Although moving 75.7 million passengers a year sounds like a lot—that’s 206,000 people a day—it’s still 32 percent lower than pre-Covid numbers, according to the Airports Council International. It does, however, represent an enormous jump of 76 percent from 2020’s stalled airline travel.
Guangzhou fell from number 1 to number eight. Dallas/Fort Worth slid right into second place, while Denver took third, followed by Chicago O’Hare; Los Angeles; Charlotte, North Carolina; and Orlando, Florida, in that order. The next American hub was Las Vegas in tenth position. Orlando and Las Vegas both did well with bringing vacationers through its portal; in 2019 they had been dwelling much farther down the list, at numbers 31 and 30 respectively.

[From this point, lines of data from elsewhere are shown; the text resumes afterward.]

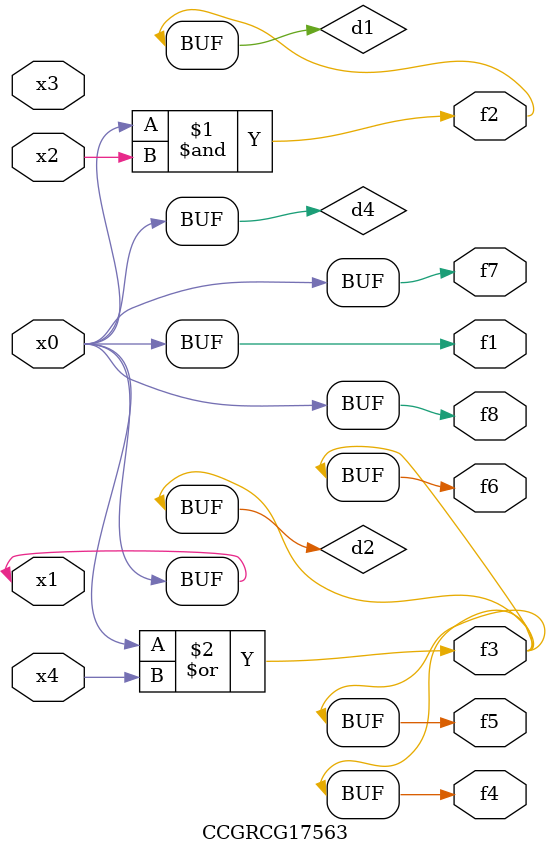
<source format=v>
module CCGRCG17563(
	input x0, x1, x2, x3, x4,
	output f1, f2, f3, f4, f5, f6, f7, f8
);

	wire d1, d2, d3, d4;

	and (d1, x0, x2);
	or (d2, x0, x4);
	nand (d3, x0, x2);
	buf (d4, x0, x1);
	assign f1 = d4;
	assign f2 = d1;
	assign f3 = d2;
	assign f4 = d2;
	assign f5 = d2;
	assign f6 = d2;
	assign f7 = d4;
	assign f8 = d4;
endmodule

</source>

The US has done so well in its passenger traffic in part due to less stringent regulations than some other nations' airlines. And yesterday's news illustrates that. A federal judge in Florida struck down the federal mask mandate for airports, airplanes and all forms of public transportation, and the Biden administration said that TSA would no longer enforce masking. Airlines responded with different messaging, some celebratory and some cautionary, warning that travelers should still carry a mask if traveling to international destinations where it may still be required.
The airports council indicates that last year there were 4.5 billion passengers worldwide, roughly a 25 percent uptick from the pandemic year, but more than a 50 percent drop from 2019. The Covid-19 vaccine rollout made more people willing to fly, although in China renewed lockdowns affected airline numbers. According to CNN, China’s busy airports of Guangzhou and Chengdu did brisk business in 2020 because of the early rebound of domestic travel. But China is still not open to international visitors.
Based on analysis of this data and advocating a risk-based approach for travel, the ACI believes that international air travel should be completely back to its old robust numbers in 2024. The US will recover its domestic traffic in 2023, while some markets with a lot of international travel may not return to normalcy until 2025. Besides continuing concern over safe travel during a pandemics, airport business is also affected by worry over the war now raging in Ukraine.